## TASK PROMPT
Return the entries that follow exactly, with no images.
[WORKING DATA — start]
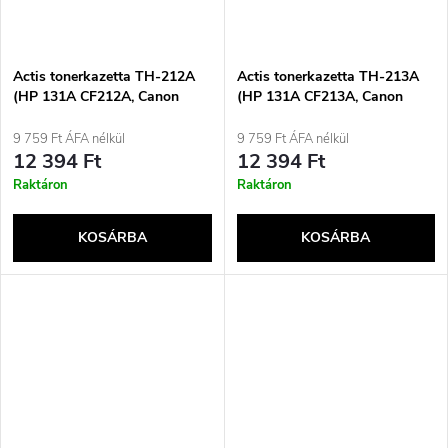
Actis tonerkazetta TH-212A
Actis tonerkazetta TH-213A
(HP 131A CF212A, Canon
(HP 131A CF213A, Canon
CRG-731Y csere; standard;
CRG-731M nyomtatókhoz;
1800 oldal; sárga)
standard; 1800 oldal; piros)
9 759 Ft ÁFA nélkül
9 759 Ft ÁFA nélkül
12 394 Ft
12 394 Ft
Raktáron
Raktáron
KOSÁRBA
KOSÁRBA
[WORKING DATA — finish]
## ANSWER TO THIS EXERCISE
Actis tonerkazetta TH-212A
Actis tonerkazetta TH-213A
(HP 131A CF212A, Canon
(HP 131A CF213A, Canon
CRG-731Y csere; standard;
CRG-731M nyomtatókhoz;
1800 oldal; sárga)
standard; 1800 oldal; piros)
9 759 Ft ÁFA nélkül
9 759 Ft ÁFA nélkül
12 394 Ft
12 394 Ft
Raktáron
Raktáron
KOSÁRBA
KOSÁRBA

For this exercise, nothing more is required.